I’ve been talking to this girl from Foreign Affair for a while now. I was thinking of pursuing her but I’m not so sure if she’s into me. She’s pretty and sweet. We share the same opinion on things together. It’s quite surprising since we only meet online but the connection we have is overwhelming.
I’m 27 years old but I never had a girlfriend before so I really don’t have much experience. We’ve had some pretty great conversations, and we’ve exchanged really sweet words. We talk a lot, almost everyday. But I’m not hundred percent sure if she likes me or not. I have this feeling that she might not be interested in me.
I want to know what to do. Should I wait until she tells me that she’s not into me or should I just ask her? Should I just pursue her even if I think she’s not into me? Maybe my gut feeling is wrong. Maybe she’s into me too. I need the advice of others on what my next step would be. I like her and I want to be with her. I don’t want my doubts to stop me. Help please!!!
It’s been twenty years now but my foreign affair worked out fine. I say throw caution to the wind and go for the girl. After all what’s the worst that can happen? Maybe you end up with a ball and chain tied to your ankle and fading memories of the joys of single life but there are worse fates in life.
Getting blown off because you misread the signs is just a normal part of being male. Don’t worry about it; at least you’re not (say) working in the same office so there’s no chance of awkwardness in the case of a ‘no thanks’. However in this case I’d say you’ve got a 90% chance of ‘yes please’ if you just ask her out for coffee or whatever. Just go for it, but be careful not to suffocate the girl with declarations of undying love (see below).
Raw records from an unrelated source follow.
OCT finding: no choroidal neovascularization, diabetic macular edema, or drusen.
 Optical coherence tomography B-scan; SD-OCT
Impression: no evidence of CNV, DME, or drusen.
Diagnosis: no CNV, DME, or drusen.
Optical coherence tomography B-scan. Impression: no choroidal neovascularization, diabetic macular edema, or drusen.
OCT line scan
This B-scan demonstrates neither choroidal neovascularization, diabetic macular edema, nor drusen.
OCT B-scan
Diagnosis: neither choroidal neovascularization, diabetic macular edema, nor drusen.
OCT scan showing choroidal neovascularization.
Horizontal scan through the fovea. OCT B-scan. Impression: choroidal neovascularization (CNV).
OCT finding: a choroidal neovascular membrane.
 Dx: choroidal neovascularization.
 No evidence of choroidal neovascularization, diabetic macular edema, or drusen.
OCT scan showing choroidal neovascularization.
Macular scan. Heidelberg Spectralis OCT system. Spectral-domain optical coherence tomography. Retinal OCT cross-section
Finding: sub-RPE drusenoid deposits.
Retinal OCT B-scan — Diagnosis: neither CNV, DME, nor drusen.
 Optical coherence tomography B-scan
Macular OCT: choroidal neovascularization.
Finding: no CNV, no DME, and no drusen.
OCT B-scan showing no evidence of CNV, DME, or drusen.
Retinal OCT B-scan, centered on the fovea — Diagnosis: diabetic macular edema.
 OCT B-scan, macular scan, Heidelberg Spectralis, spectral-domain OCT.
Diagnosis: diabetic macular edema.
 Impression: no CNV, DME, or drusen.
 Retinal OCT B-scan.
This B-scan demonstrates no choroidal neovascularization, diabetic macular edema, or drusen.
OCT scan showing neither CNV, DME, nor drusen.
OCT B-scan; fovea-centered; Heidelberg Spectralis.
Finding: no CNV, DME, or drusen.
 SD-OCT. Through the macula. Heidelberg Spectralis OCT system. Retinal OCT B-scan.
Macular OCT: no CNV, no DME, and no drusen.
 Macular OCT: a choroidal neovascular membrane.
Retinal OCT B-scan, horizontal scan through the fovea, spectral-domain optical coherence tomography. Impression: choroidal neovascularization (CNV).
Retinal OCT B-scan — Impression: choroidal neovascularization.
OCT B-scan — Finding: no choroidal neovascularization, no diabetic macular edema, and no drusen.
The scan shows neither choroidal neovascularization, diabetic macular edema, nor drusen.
I won’t ask what on earth you’ve been doing for the last 10 years, but just bear this in mind: if you still have your training wheels on, the chances of a long and happy relationship here are fairly slim. Don’t get too emotionally invested in it unless she turns out to be a patient teacher (if she does, you’re very lucky). Keep a careful eye on yourself to see where you screw up, and make corrections accordingly.
If you have a good friend or relative who’s been there, done that, see if you can chat with him sometimes about girl stuff and get some advice. He won’t necessarily be right, but he’ll be able to give you some pointers.
All I have to say is the best advice I was ever given was make my indications clear right off the bat. Nothing worst than making someone guess or finding out yourself months down the road if she likes you or not. You can literally save so much time and energy doing so vs both parties having to guess. Literally saying hey I like you off the bat is better than these unclear messages although there are more clever ways of doing it.
Oy vey… you’re 27 and never been in a relationship? At this point what do you have to lose? Worst case scenario she rejects you and it’s back to your status quo. If I were in your shoes, I’d stop caring at this point and just go for broke.
Perhaps not the best metaphor for a possible relationship? In any case, the OP should just go for it. What have you got to lose (except for your virginity)?